Here are a few of my highlights:
- Attended the panel discussion “YA Literature, Graphic Novels, and Books on Popular Culture: How Do They Attract Reluctant Readers?” Authors Kazu Kibuishi, Barry Lyga, and Holly Black were very informative and highly entertaining while expounding on the value of comics, graphic novels, and popular culture for drawing in reluctant (and not-so-reluctant) YA readers. I also went away with a long list of books I want to read now myself.
- Attended the session “Hey I Want to Do That, Too!: Gaming and the Elementary Age Child.” I was particularly interested in this session because I’m co-leading a team in our library system dealing with technology for children. Well-informed presenter Warren Buckleitner spoke about his Mediatech center and the best products for kids on the market right now. I received a wealth of information from this session that I can’t wait to put into practice here at PLCMC. More information about this session is on the ALSC Wiki here.
- Met up with former Charlotte resident and award-winning author Tracie Vaughn Zimmer at the Candlewick booth. She was signing copies of her new book, The Floating Circus. I’m looking forward to reading it very soon.
- Listened to Dr. T. Berry Brazelton speak at the ALSC President’s Program. He’s done so much valuable work studying the development of babies through his institute and the Touchpoints Center. I think many parents have him to thank for making it through their children’s early years with their sanity still intact. Can you believe he’s ninety years old now? One really cool thing about the program was hearing from several of his former patients, all grown up now. Also, the nice folks at Perseus Books were giving out free, autographed copies of Touchpoints afterward at their booth as Dr. Brazelton greeted all his adoring fans.

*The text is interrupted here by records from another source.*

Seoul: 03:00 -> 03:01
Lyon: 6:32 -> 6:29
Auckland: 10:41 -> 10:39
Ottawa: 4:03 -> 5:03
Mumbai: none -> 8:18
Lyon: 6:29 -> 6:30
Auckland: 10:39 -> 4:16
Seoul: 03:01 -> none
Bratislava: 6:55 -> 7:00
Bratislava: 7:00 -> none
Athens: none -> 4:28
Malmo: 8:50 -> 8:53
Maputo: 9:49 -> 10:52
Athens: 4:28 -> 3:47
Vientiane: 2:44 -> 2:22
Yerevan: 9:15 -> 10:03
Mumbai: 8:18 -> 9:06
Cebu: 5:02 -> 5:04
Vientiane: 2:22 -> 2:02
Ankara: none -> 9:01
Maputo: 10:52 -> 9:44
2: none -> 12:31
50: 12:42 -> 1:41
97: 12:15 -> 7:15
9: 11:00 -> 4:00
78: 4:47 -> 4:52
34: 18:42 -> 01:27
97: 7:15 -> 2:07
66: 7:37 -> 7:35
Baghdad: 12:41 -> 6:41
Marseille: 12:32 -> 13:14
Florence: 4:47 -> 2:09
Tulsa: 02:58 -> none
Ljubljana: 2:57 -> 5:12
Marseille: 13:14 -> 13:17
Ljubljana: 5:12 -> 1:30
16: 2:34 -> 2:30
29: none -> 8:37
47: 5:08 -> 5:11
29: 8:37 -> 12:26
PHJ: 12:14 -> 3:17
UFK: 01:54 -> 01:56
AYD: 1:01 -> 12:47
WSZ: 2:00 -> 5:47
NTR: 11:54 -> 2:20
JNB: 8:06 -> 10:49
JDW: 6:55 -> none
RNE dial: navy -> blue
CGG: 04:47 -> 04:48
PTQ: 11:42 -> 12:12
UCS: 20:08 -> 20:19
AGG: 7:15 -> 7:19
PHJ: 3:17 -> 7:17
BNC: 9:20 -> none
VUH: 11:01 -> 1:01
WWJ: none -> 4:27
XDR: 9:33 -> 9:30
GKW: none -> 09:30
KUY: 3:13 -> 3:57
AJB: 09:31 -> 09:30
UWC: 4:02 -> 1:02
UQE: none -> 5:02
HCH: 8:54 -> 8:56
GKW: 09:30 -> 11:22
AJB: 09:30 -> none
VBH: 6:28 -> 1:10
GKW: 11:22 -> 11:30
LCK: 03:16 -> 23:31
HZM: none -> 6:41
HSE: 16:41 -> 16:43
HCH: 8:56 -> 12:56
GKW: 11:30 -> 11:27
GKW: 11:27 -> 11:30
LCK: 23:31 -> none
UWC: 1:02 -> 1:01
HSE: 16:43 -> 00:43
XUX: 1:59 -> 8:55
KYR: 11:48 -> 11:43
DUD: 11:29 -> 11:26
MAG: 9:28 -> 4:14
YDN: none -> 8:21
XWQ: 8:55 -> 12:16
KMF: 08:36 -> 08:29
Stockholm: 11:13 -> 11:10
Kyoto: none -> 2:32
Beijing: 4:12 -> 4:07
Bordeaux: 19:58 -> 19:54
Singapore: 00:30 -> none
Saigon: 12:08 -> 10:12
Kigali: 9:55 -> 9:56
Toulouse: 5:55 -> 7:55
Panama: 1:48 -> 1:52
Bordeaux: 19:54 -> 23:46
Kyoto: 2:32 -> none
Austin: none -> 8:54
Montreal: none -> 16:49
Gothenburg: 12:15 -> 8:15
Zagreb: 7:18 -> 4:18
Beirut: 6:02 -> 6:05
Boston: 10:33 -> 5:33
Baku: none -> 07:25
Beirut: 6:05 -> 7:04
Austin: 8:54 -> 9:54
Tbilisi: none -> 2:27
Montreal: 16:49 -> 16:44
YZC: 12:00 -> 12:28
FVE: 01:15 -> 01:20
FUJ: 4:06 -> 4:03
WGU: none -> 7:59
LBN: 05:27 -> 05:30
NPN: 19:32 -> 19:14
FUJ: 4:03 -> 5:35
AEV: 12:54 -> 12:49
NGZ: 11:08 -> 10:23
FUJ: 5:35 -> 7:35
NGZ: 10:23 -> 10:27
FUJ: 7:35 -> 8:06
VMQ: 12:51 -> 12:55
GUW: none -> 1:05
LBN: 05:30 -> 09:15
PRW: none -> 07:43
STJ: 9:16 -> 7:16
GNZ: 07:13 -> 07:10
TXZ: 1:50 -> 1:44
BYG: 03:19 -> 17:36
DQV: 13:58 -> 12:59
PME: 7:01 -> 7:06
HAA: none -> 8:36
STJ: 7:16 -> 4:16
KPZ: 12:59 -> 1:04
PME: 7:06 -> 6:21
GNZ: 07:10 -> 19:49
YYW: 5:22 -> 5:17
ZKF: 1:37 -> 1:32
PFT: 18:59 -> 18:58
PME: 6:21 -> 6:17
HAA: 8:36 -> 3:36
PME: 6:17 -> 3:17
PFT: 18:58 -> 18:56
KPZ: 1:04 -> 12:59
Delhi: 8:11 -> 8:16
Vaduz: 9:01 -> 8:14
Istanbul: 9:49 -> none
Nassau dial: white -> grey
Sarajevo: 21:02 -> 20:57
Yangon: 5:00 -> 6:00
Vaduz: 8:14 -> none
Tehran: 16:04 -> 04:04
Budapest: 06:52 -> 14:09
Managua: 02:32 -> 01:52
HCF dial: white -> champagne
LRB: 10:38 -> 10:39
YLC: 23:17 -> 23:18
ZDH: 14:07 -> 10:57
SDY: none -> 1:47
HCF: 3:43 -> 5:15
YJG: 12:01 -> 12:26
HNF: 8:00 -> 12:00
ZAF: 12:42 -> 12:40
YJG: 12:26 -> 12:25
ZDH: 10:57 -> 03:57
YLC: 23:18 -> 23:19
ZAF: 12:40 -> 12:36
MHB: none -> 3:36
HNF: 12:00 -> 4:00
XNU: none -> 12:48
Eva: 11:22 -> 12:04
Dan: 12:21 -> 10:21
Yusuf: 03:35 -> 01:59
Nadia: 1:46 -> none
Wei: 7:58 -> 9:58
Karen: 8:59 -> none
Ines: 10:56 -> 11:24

- Caught a random performance by Lisa Loeb at the Baker & Taylor booth. Loeb was there promoting her upcoming children’s album Camp Lisa. She played a couple of tracks from that album, but also treated the crowd with a performance of her big hit “Stay.” The Camp Lisa songs were fun and catchy, and I’m looking forward to hearing the rest of the album.
- Snagged one of the conference’s most-coveted giveaways – a Twilight bag from Little, Brown, and Company. I can’t wait to see which lucky teen ends up winning the bag at our Twilight party this fall.
- Met the talented Lois Ehlert who was signing Waiting for Wings posters at the Demco booth. She was so nice, wanting to talk to everyone in line. Coincidentally, I had just done a butterfly program the week before and read Waiting for Wings to the group, and they loved it.
- Laughed out loud as Mo Willems accepted his Geisel Award for There Is a Bird on Your Head by giving an “Easy Reader” speech while wearing a bird on his head that he borrowed from the award committee. Brilliant!
As I hope you can tell, I had another great conference, and I’m still bubbling with ideas for new things to try at my library and information to share with my coworkers and staff here. I’m looking forward to Midwinter in Denver, if we don’t get snowed out!